Penulis: Muadz Arfa Panjaitan
Pendahuluan
Indonesia kembali bergejolak. Aksi demonstrasi yang berlangsung sepanjang Agustus hingga September 2025 meninggalkan jejak kelam dalam perjalanan demokrasi bangsa. Ribuan masyarakat turun ke jalan menyuarakan aspirasi, namun yang tersisa justru luka, air mata, dan kehilangan. Banyak korban berjatuhan, baik dari pihak demonstran, aparat, maupun warga sipil yang terjebak di tengah konflik.

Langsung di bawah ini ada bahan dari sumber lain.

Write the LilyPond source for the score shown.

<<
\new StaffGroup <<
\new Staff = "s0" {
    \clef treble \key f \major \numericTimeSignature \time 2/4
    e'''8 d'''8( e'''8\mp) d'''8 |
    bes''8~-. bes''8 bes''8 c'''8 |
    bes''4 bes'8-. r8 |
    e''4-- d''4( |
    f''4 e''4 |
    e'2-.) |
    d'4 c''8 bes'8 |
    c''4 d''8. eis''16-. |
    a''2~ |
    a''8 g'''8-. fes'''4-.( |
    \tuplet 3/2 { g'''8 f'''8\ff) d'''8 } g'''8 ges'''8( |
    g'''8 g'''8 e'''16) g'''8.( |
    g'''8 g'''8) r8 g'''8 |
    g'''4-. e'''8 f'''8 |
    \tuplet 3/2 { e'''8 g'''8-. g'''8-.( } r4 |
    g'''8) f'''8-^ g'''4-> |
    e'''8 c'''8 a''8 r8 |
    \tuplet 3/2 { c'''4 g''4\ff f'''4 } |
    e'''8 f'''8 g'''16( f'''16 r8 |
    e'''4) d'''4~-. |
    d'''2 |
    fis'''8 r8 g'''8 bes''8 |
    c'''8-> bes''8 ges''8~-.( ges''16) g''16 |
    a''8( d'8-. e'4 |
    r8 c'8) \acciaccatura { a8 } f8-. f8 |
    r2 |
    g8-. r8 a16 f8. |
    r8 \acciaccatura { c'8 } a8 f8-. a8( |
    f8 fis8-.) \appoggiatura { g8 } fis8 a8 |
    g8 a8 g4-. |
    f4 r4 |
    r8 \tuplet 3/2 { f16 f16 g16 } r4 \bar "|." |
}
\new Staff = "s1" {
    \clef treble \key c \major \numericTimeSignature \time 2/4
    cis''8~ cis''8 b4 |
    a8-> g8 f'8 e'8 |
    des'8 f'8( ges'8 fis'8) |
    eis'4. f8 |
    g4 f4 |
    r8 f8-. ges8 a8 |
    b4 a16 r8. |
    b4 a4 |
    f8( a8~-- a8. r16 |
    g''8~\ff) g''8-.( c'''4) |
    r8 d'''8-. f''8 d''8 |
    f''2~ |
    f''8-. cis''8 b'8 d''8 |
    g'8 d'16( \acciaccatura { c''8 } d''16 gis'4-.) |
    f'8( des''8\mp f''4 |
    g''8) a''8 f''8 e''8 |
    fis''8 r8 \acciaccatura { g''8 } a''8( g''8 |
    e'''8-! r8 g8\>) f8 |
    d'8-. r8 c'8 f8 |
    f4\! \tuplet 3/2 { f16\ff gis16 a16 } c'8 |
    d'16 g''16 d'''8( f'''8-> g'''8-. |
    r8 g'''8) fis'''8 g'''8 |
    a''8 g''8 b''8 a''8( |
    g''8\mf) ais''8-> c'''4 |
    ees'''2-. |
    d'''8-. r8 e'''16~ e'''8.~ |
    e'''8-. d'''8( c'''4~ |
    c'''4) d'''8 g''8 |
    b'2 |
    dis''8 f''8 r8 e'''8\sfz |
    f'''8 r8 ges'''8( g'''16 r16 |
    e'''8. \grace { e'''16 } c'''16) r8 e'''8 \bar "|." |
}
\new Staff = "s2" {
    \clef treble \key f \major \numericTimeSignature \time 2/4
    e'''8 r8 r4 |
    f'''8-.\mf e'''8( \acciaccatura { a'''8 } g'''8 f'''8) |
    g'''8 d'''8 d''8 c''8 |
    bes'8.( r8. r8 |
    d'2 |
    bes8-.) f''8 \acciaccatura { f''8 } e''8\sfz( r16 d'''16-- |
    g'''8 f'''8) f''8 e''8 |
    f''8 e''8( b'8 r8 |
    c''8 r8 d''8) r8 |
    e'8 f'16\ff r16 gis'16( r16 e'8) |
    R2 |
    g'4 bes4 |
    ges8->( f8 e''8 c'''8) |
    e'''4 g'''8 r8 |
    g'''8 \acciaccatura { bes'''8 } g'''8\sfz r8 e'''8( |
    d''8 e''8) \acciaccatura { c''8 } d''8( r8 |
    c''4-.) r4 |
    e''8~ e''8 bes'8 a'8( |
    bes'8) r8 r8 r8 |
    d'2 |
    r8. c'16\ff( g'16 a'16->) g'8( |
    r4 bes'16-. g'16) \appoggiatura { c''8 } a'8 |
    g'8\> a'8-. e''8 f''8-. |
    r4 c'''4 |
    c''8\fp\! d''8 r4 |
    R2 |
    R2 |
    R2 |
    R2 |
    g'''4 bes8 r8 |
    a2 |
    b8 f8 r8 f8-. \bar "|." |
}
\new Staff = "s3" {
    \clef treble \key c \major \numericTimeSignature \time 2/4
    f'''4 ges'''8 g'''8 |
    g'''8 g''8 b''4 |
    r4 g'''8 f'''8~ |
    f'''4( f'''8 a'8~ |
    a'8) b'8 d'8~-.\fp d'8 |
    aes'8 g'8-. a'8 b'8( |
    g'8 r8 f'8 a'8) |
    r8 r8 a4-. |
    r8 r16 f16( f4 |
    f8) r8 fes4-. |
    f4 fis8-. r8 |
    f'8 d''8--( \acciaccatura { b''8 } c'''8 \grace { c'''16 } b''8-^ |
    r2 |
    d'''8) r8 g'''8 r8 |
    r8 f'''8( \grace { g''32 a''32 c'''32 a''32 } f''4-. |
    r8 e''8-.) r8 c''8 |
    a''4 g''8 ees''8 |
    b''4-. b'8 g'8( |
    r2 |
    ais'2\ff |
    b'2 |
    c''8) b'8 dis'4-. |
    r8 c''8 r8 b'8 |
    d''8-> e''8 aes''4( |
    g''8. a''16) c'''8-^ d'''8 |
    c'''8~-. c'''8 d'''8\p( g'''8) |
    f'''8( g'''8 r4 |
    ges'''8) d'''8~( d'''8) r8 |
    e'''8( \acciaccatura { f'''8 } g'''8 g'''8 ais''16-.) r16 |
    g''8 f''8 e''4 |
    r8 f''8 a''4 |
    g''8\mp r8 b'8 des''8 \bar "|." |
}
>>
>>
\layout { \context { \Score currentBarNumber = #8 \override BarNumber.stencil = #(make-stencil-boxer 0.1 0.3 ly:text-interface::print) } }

Ironisnya, di balik deretan korban ini, masih sedikit sekali pelaku yang dimintai pertanggungjawaban. Publik menunggu keadilan, tetapi yang terdengar hanyalah gema janji tanpa kepastian.
---
Akar Persoalan dan Gelombang Aksi
Aksi unjuk rasa kali ini dipicu oleh ketidakpuasan masyarakat terhadap kebijakan pemerintah memberikan tunjangan DPR sebesar Rp 50.000.000, serta dibumbui dari isu ekonomi, reformasi hukum, hingga ketidakadilan sosial. Berbagai kota besar seperti Jakarta, Medan, dan Makassar menjadi pusat gelombang protes.
Di lapangan, situasi berkembang tak terkendali. Bentrokan pecah, gas air mata ditembakkan, dan jalan-jalan dipenuhi massa. Banyak saksi mata melaporkan penanganan represif, sementara sebagian pihak menuding adanya provokasi terselubung yang memperkeruh keadaan.
Namun, di tengah derasnya arus informasi, yang jelas terlihat hanyalah data korban, bukan daftar pelaku.
Korban Berjatuhan, Keadilan Tertunda
Data dari sejumlah lembaga independen mencatat:
- Ratusan orang luka-luka akibat bentrokan
- 10 orang meninggal dunia (data: 2 September 2025)
Namun hingga awal September 2025, belum ada laporan resmi mengenai pihak yang bertanggung jawab atas jatuhnya korban jiwa. Pertanyaan besar pun muncul:
"Apakah keadilan hanya berhenti pada hitung-hitungan statistik korban, tanpa keberanian menyingkap siapa yang bersalah?"